**Exercise**
Print, exactly and with no pictures, the line containing "nose: (770, 950)" and each line after it to the end of the entries below.

**Source data**
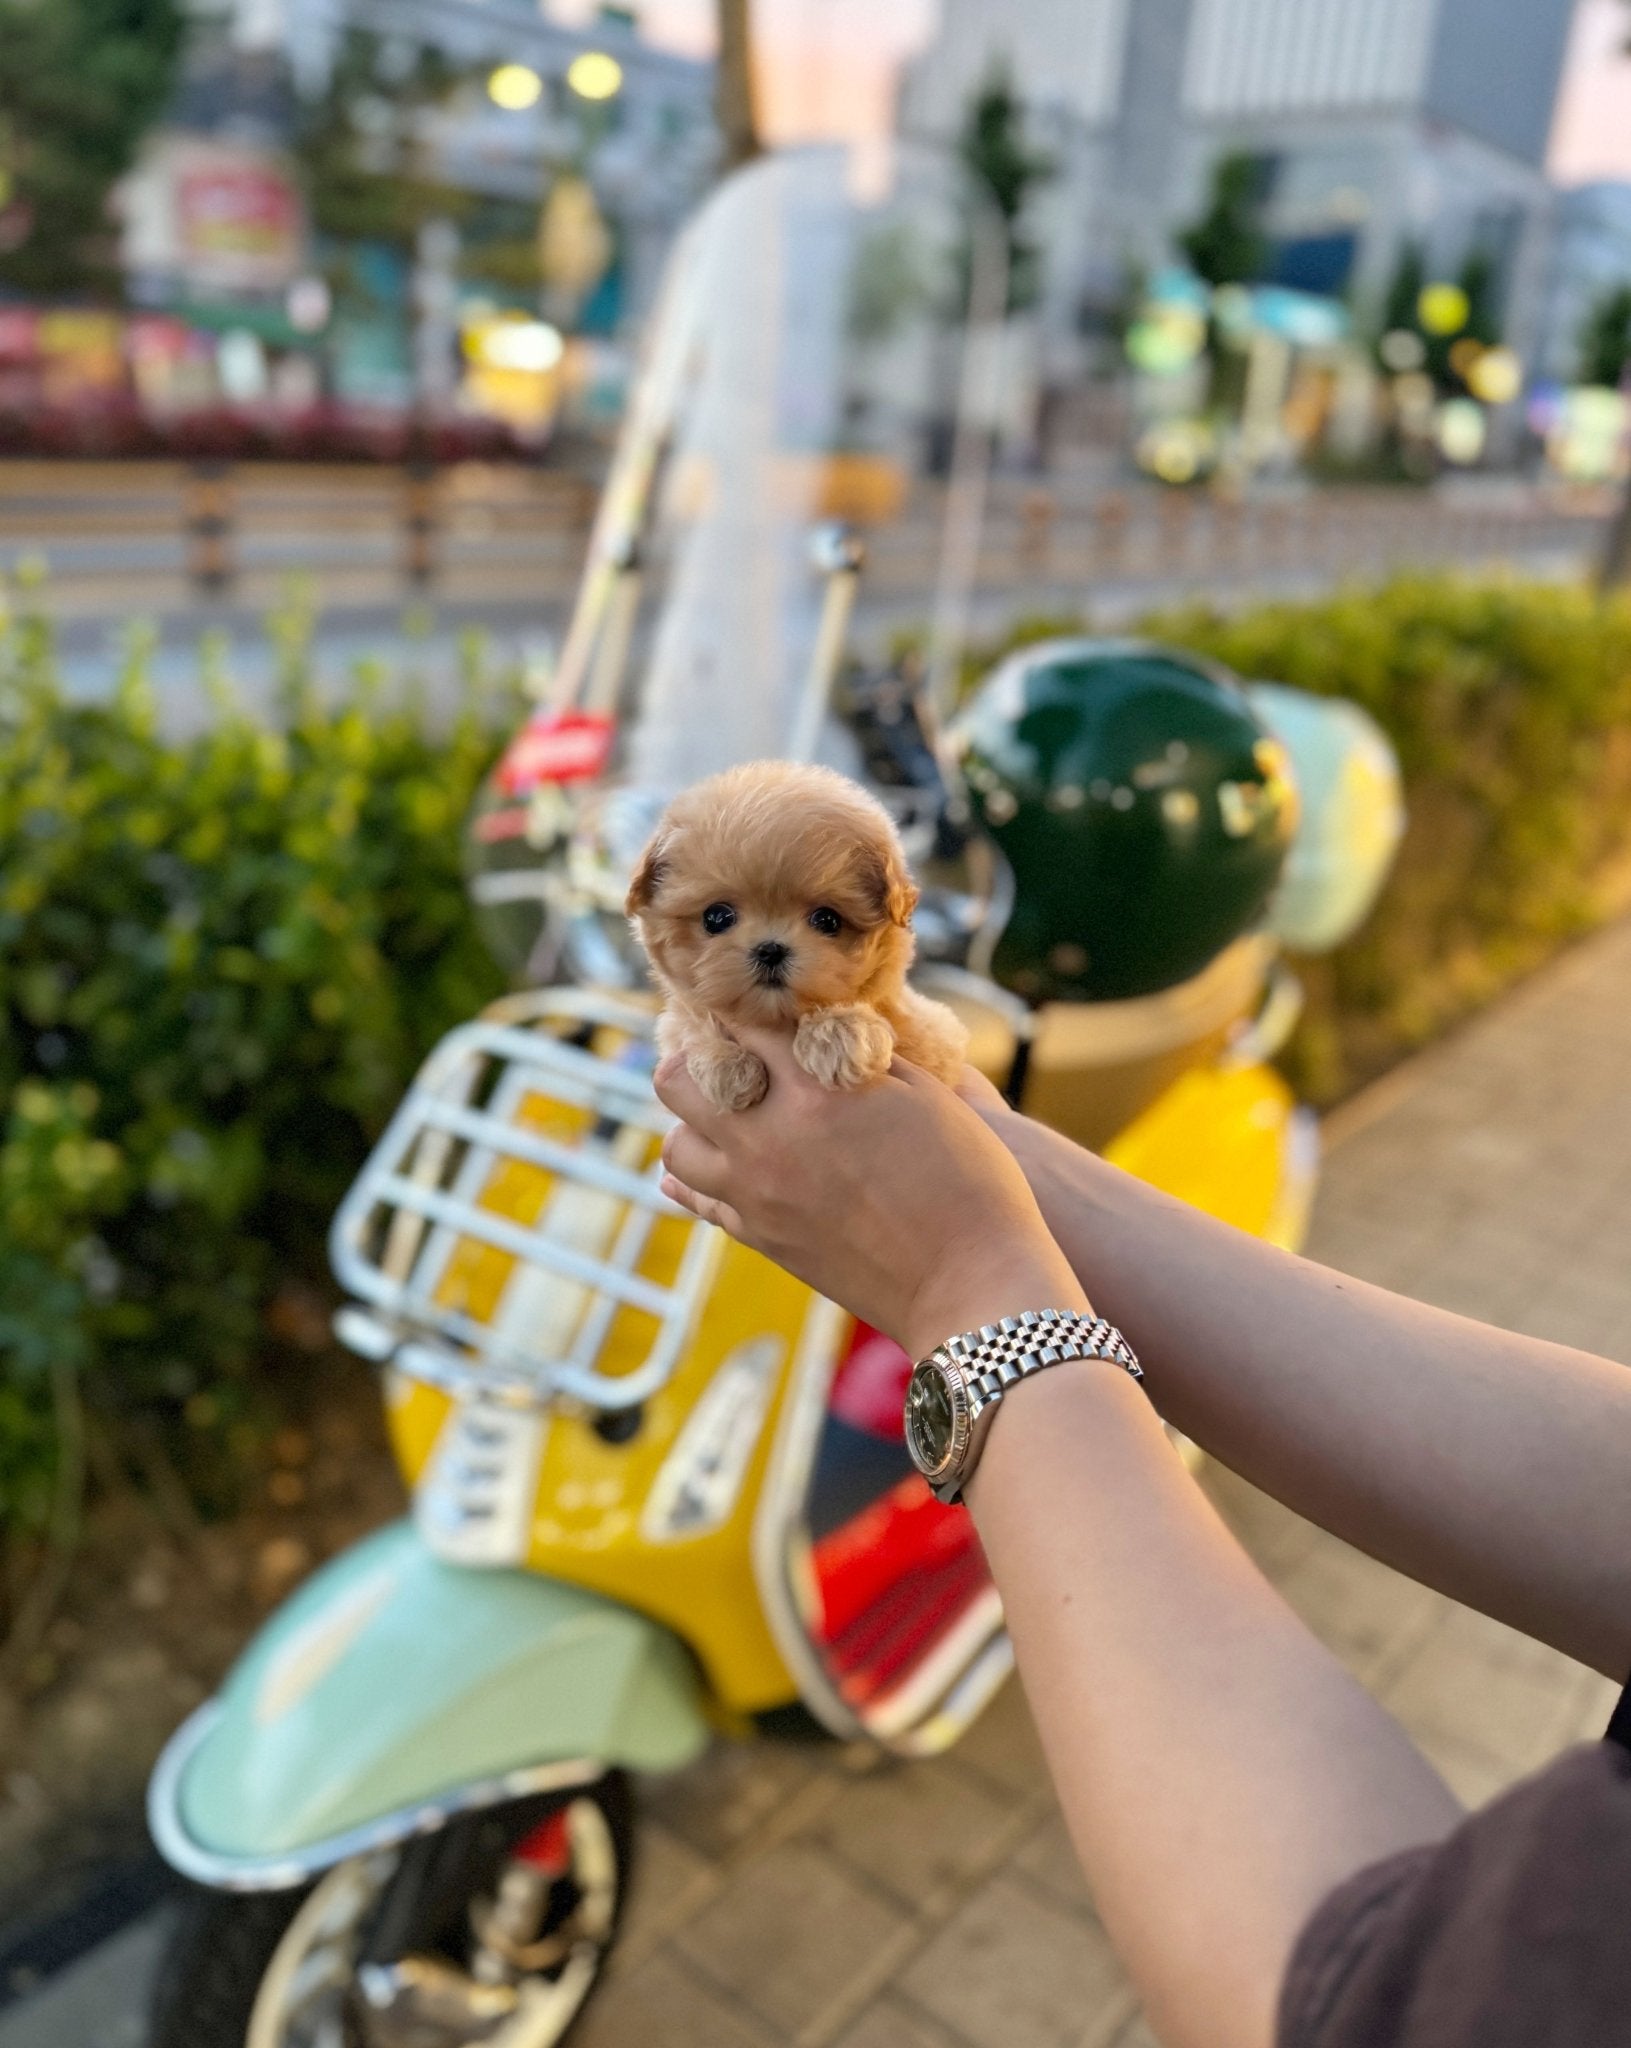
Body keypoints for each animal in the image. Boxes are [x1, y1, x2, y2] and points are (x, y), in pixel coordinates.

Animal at [622, 761, 967, 1114]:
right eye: (716, 917)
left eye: (827, 920)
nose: (770, 950)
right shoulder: (677, 1026)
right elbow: (689, 1022)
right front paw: (726, 1064)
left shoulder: (936, 1037)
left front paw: (842, 1031)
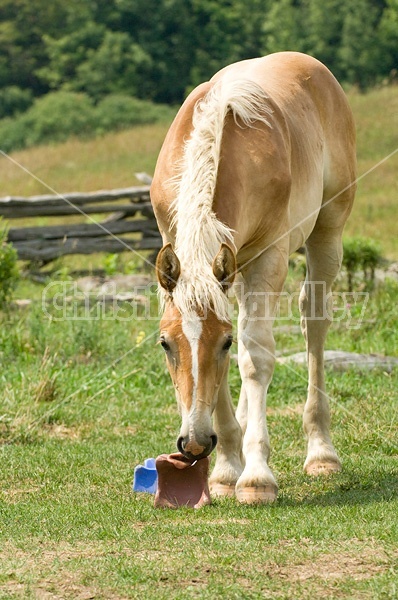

**Response for this exercise**
nose: (770, 950)
right shoulder: (677, 1026)
right elbow: (689, 1022)
right front paw: (726, 1064)
left shoulder: (936, 1037)
left front paw: (842, 1031)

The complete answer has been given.